在米邦人とアジア・太平洋系アメリカ人とをはっきりと分けている。そう見ると、韓国系のみならず、
アメリカ生まれ、アメリカ育ちのアジア系2世、3世弁護士たちが挙って、在米邦人である原告の「撤去提訴」に
レッドカードを突きつけたと言える。原告にとって、戦が始まる前に外堀を埋められてしまった観すらある。
続々と増える慰安婦碑・・・(略)
外務省は「政治的、外交的問題にせぬ」と傍観(略)
慰安婦論争が米国で再現する懸念(略)
最後に原告の「GAHT」の代表、目良氏にコメントを求めた。同氏は、
現状を報告するために3月と5月の2度にわたり日本を訪問している。3月には衆院議員会館の
集会場で国会議員を集めて報告。5月にはインターネット「言論テレビ」で桜井よしこ氏と対談している。
コメントは以下の通り。
「(メイヤー&ブラウン社が契約を解除したのは)かなりの圧力があったためだと想像している。
(背後にいるのは)ユダヤ人だろうか。彼らがホロコーストと慰安婦を一緒にするはずがない。だからユダヤ人ではない」
「(米法曹界の反応については)予期していなかった展開になっている。確かにショックだ」
「(連邦地裁が玄関払いした場合はどうするのか、という質問には)むろん、連邦高裁に控訴する。

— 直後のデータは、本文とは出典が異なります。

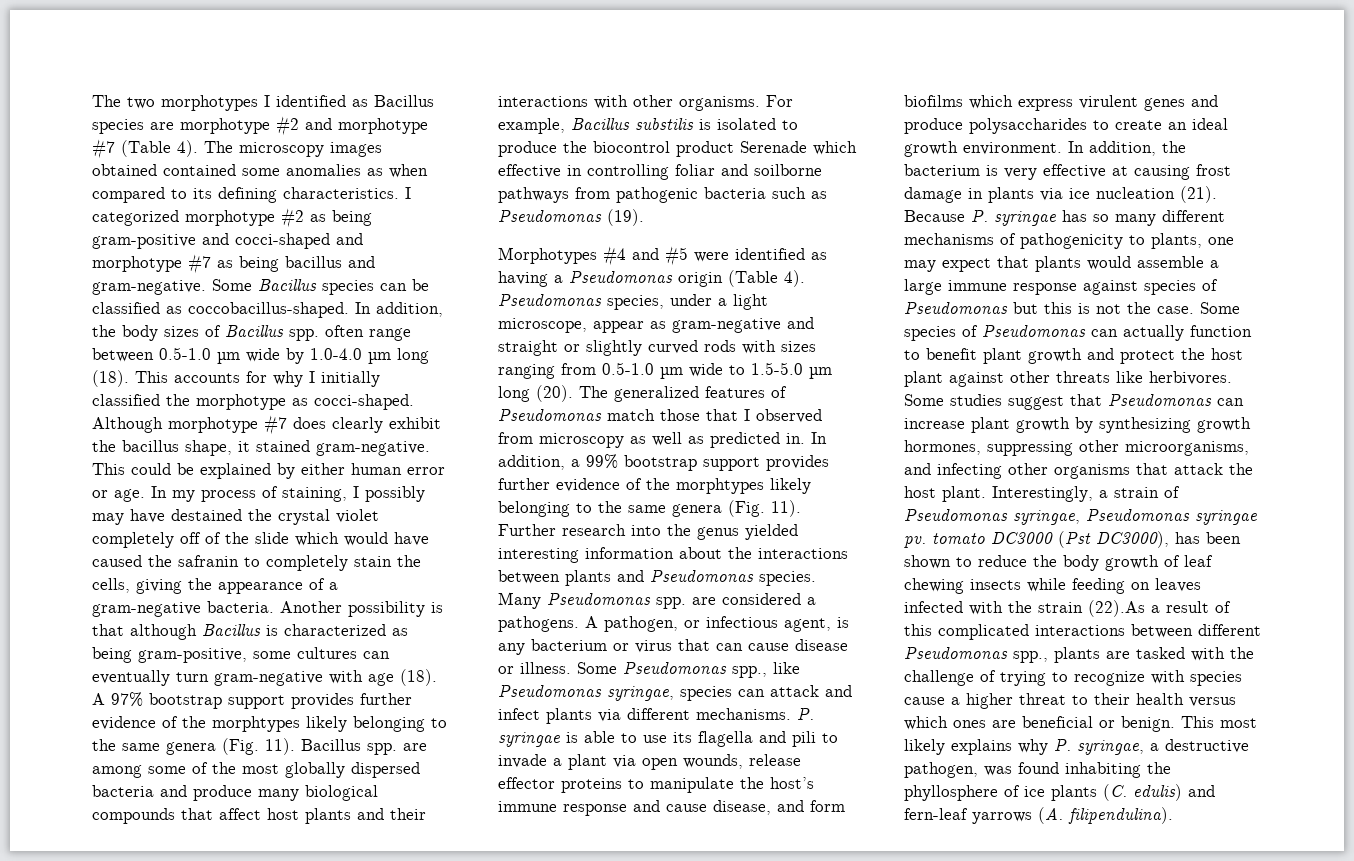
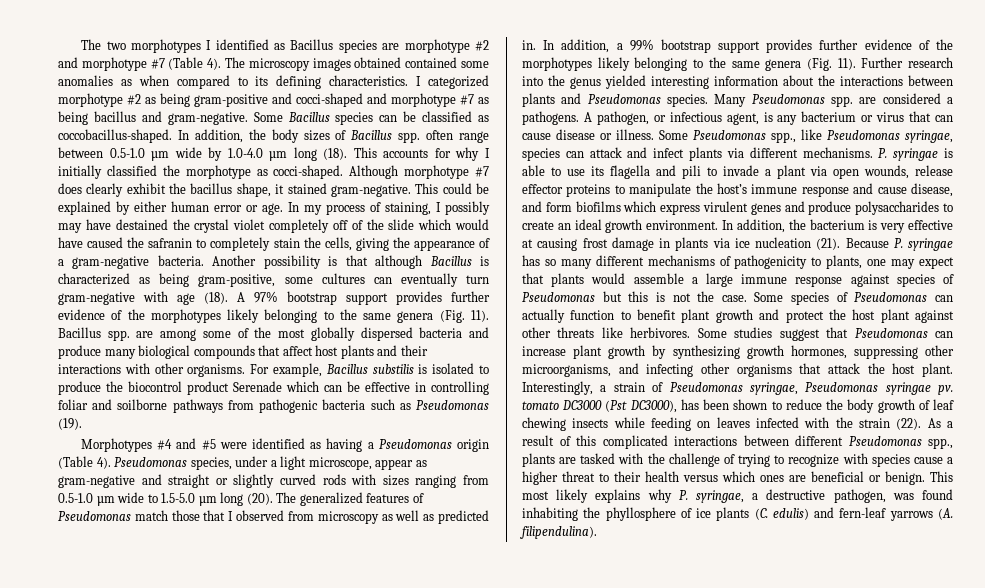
[212,716,300,732] morphtypes -> [150,309,221,323] morphotypes
(857, 148) none -> [324,381,360,392] can be
[676,478,764,494] morphtypes -> [522,57,592,71] morphotypes
[1088,600,1145,617] (22).As -> [896,418,941,430] (22). As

(軍資金はあるのかとの質問に)日本(の支持者)からカネはかなり集まっている。どのくらい集まったか、についてはホームページを見てくれ」
(*3月10日時点で寄付件数は1840件とあった。5月30日時点のホームページでは、
寄付金総額については「現在公開を控えさせていただいております」となっている。理由は書かれていない)
同氏は最後に「あなたはジャーナリストとして(裁判の行方について)どうなると思うか」と筆者に対して逆に尋ねた。
むろん、筆者に答えはない。このように質問すること自体、公判が開始前から既に前途多難であることをいみじくも示している。